TRESK-loop-His8 (amino acids 174–280 of the human channel; immobilized on Ni-NTA resin) was (lane 3) or was not (lane 2) phosphorylated with protein kinase A (PKA). The bait was incubated with supernatant from E. coli expressing 14-3-3η adaptor protein without fusion tag. Subsequently, mouse brain cytosol was added, and pull-down assay was performed. The binding of 14-3-3 to the phosphorylated bait is apparent in the 30 kD range (as indicated with a green triple asterisk; compare lane 3 to 2). Calcineurin (blue double asterisk) interacted identically with the non-phosphorylated (lane 2) and the 14-3-3-preloaded bait (lane 3). In contrast, more tubulin (indicated with a red asterisk) was pulled down by TRESK-loop-His8 with no bound 14-3-3 (lane 2) than by the bait preloaded with the adaptor protein (lane 3).
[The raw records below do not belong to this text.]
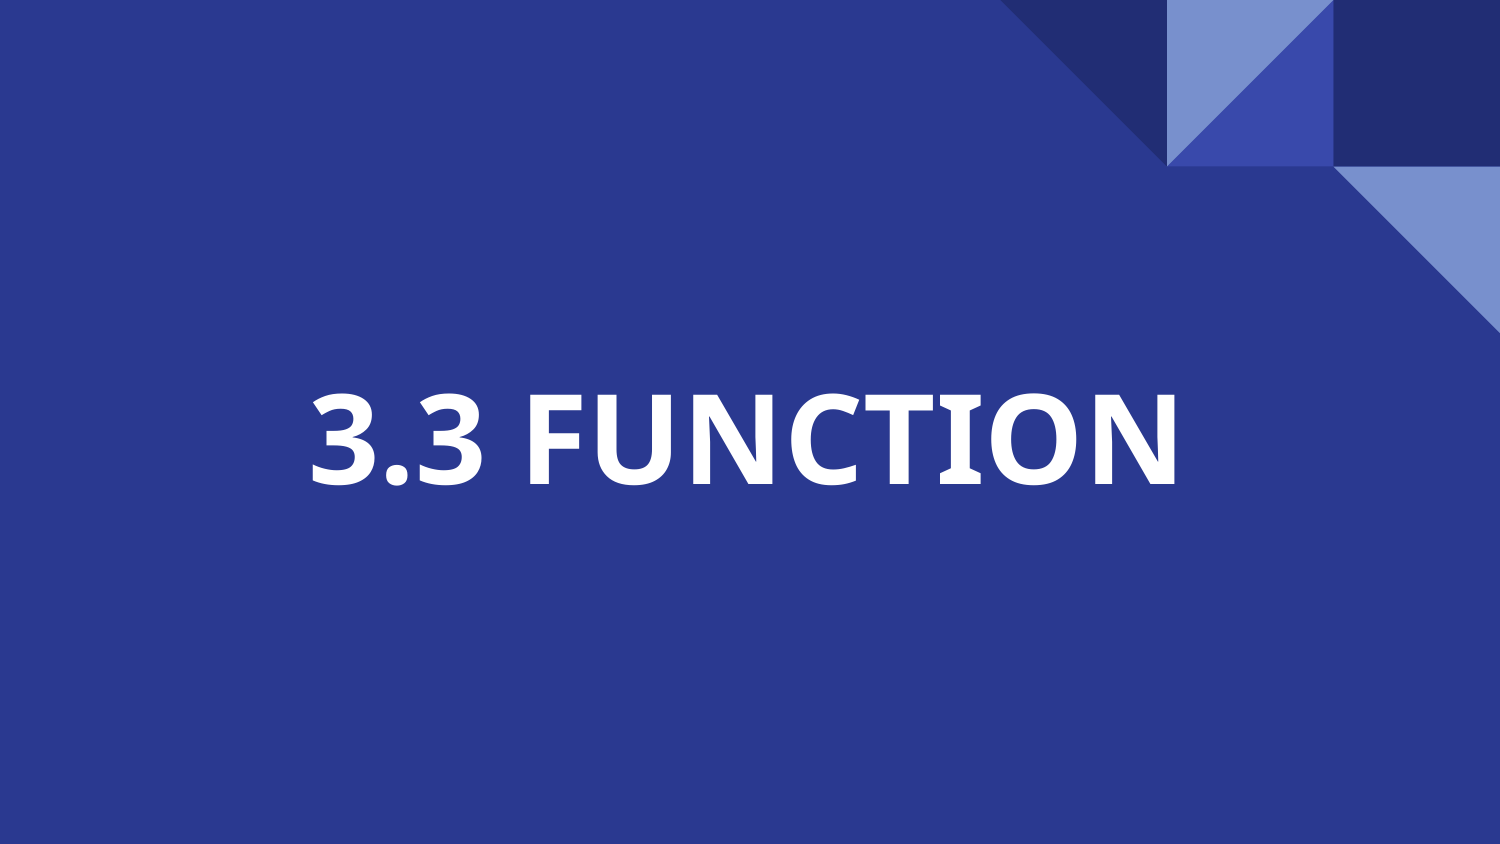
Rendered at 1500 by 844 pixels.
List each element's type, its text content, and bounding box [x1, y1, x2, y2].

title 3.3 FUNCTION [73, 365, 1422, 504]
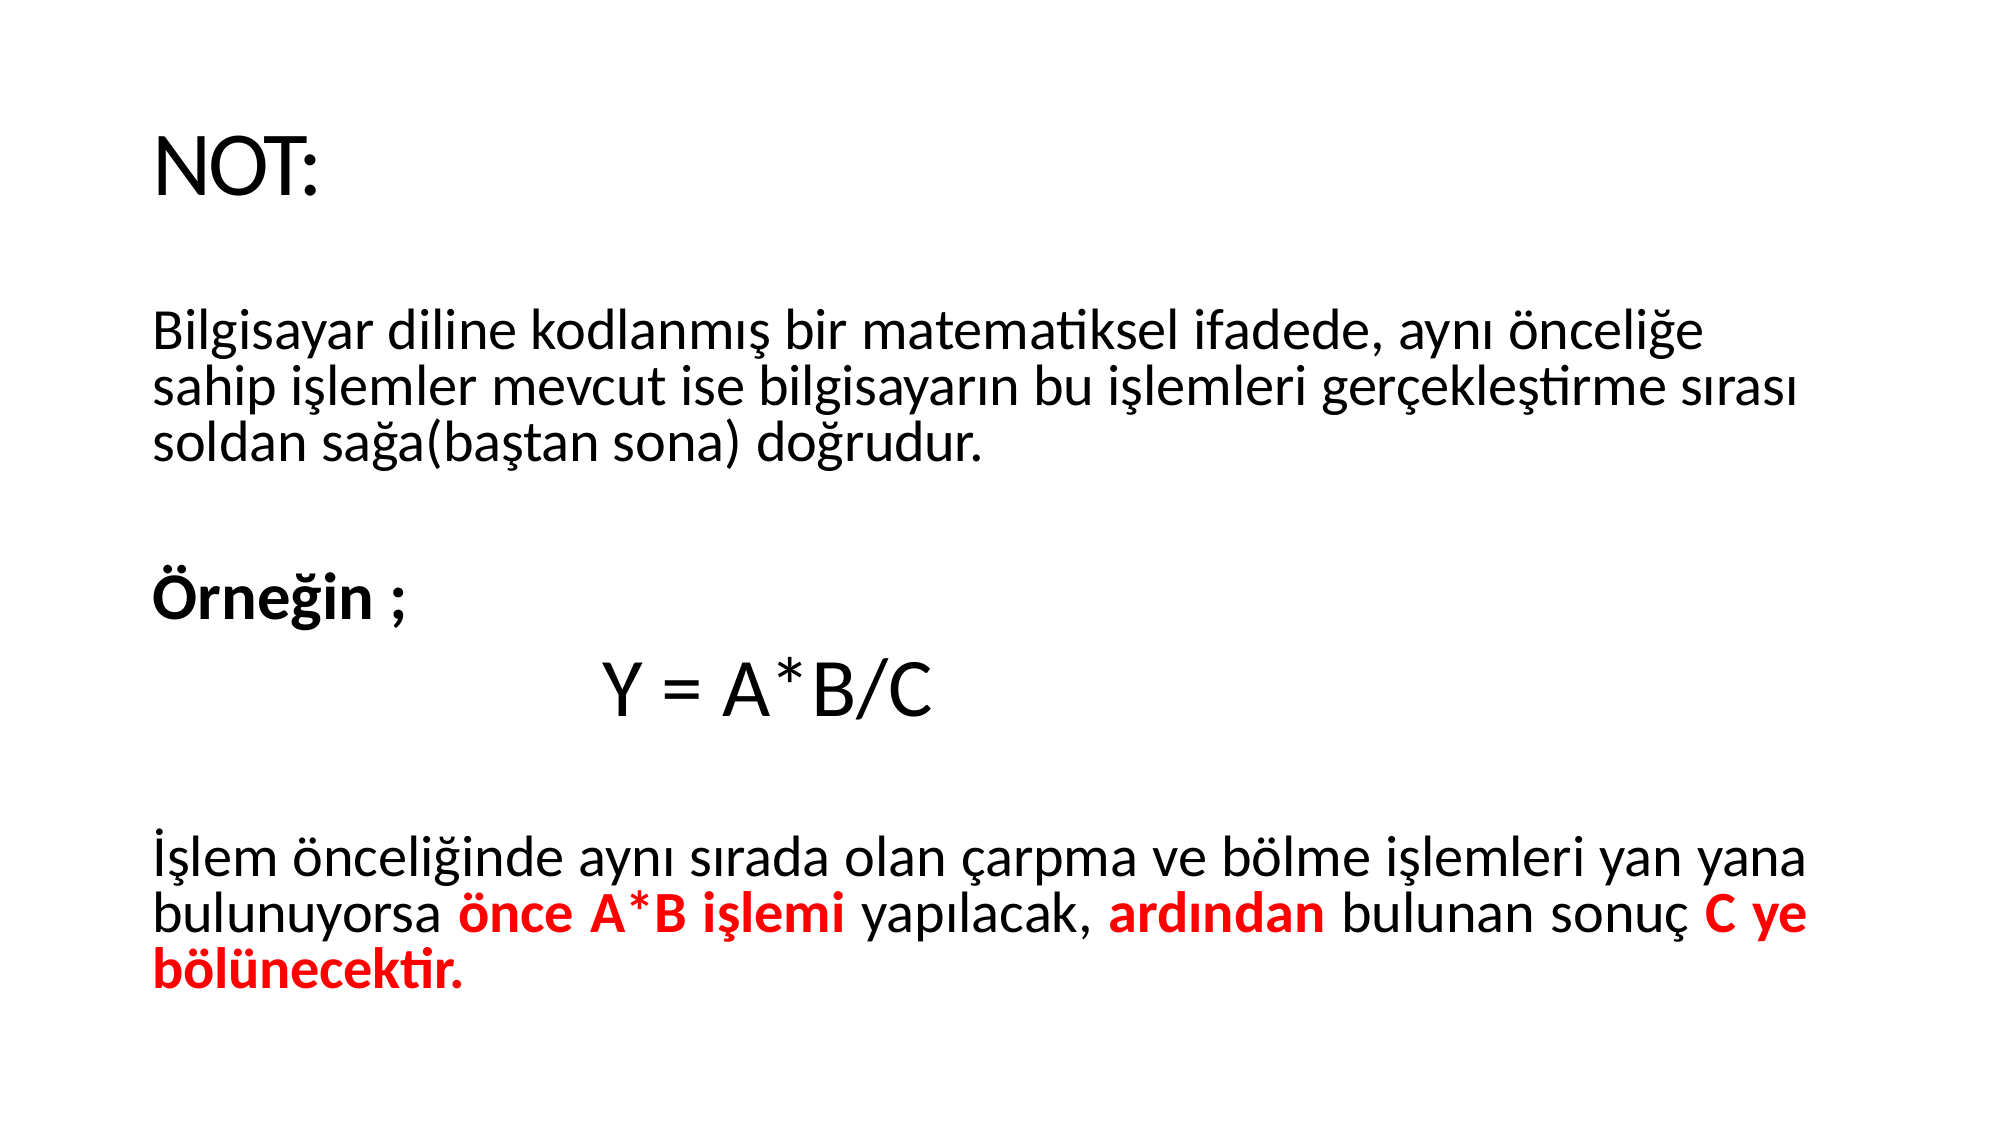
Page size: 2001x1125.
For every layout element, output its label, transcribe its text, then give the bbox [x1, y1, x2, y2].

title NOT: [150, 62, 330, 253]
text_box Bilgisayar diline kodlanmış bir matematiksel ifadede, aynı önceliğe sahip işlemler mevcut ise bilgisayarın bu işlemleri gerçekleştirme sırası soldan sağa(baştan sona) doğrudur. Örneğin ; Y = A*B/C İşlem önceliğinde aynı sırada olan çarpma ve bölme işlemleri yan yana bulunuyorsa önce A*B işlemi yapılacak, ardından bulunan sonuç C ye bölünecektir. [150, 288, 1811, 1000]
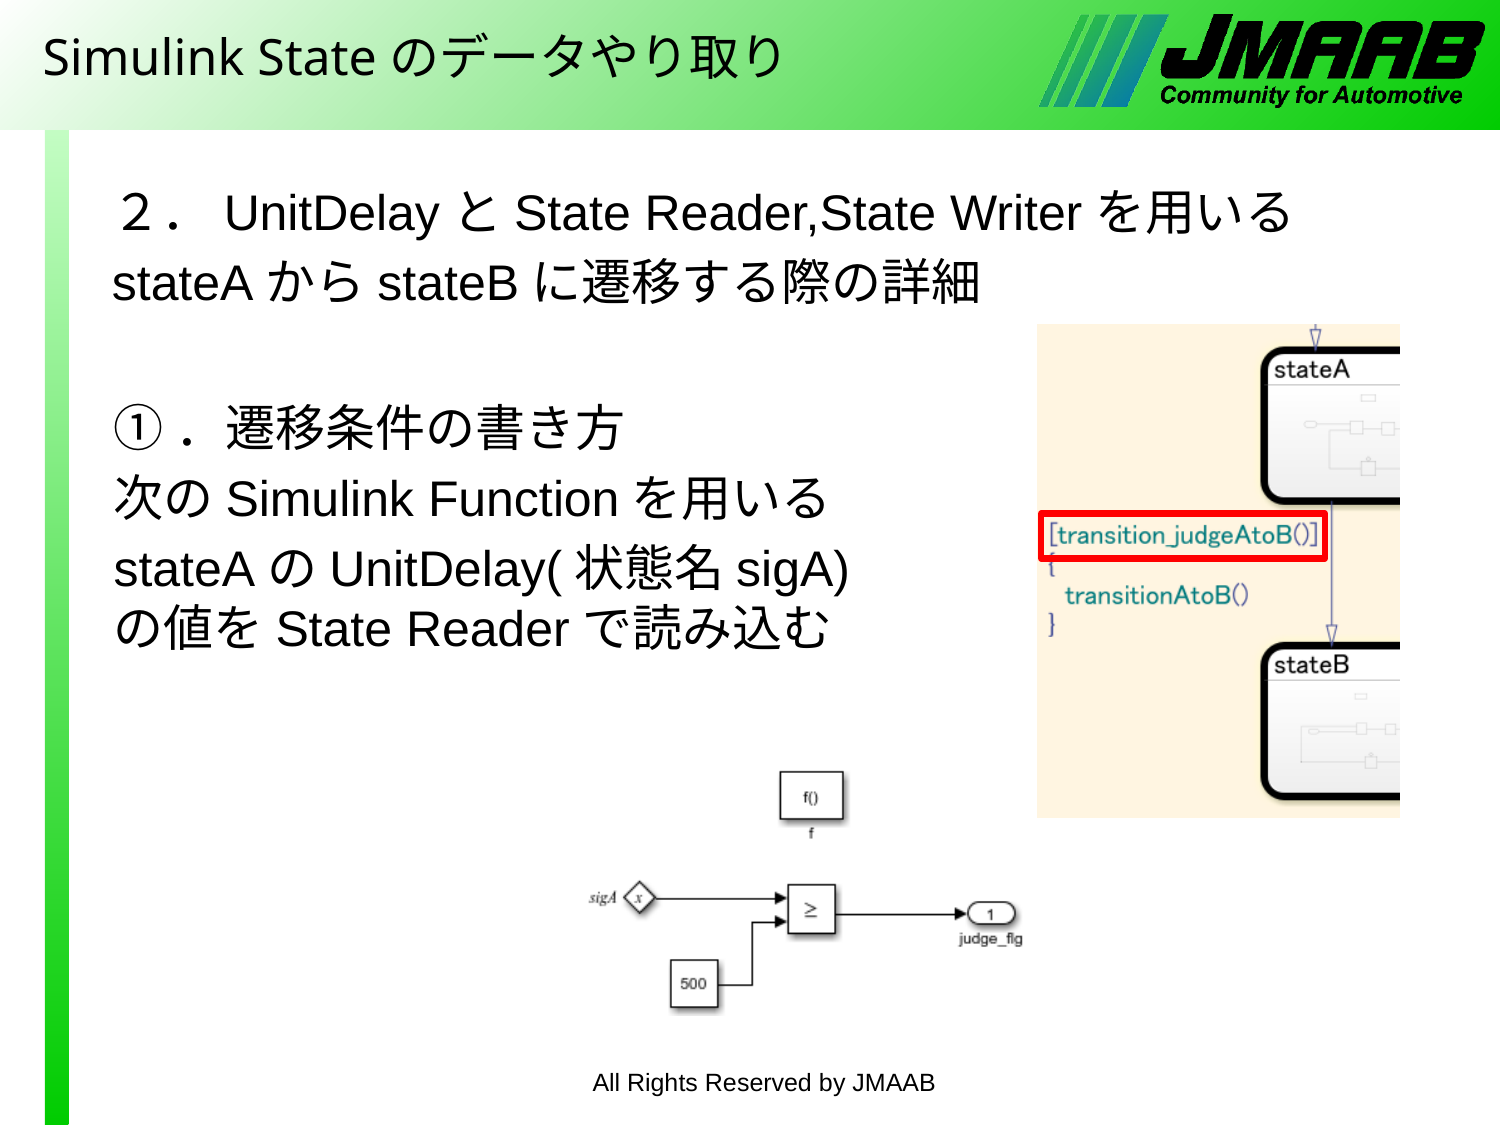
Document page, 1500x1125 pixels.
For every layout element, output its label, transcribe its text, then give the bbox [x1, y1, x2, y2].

text_box ①．遷移条件の書き方 次のSimulink Functionを用いる stateAのUnitDelay(状態名sigA)の値をState Readerで読み込む [98, 389, 913, 838]
title Simulink Stateのデータやり取り [27, 21, 1057, 91]
list ２．UnitDelayとState Reader,State Writerを用いる stateAからstateBに遷移する際の詳細 [96, 172, 1447, 1047]
picture [1037, 324, 1401, 819]
picture [574, 762, 1027, 1016]
picture [1036, 11, 1486, 109]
Several control reactions were also performed (as indicated in the table below the gel) to demonstrate that the bands corresponding to tubulin and calcineurin were of cytosolic origin (lanes 2 and 3 vs. 4), to determine the source of 14-3-3 binding to TRESK-loop-His8 (bacterial supernatant or brain cytosol, lane 3 vs. 5), to identify the bands belonging to the bait and PKA preparations (lane 6) and to illustrate the non-specific interactions of Ni-NTA resin in this experiment (lane 1).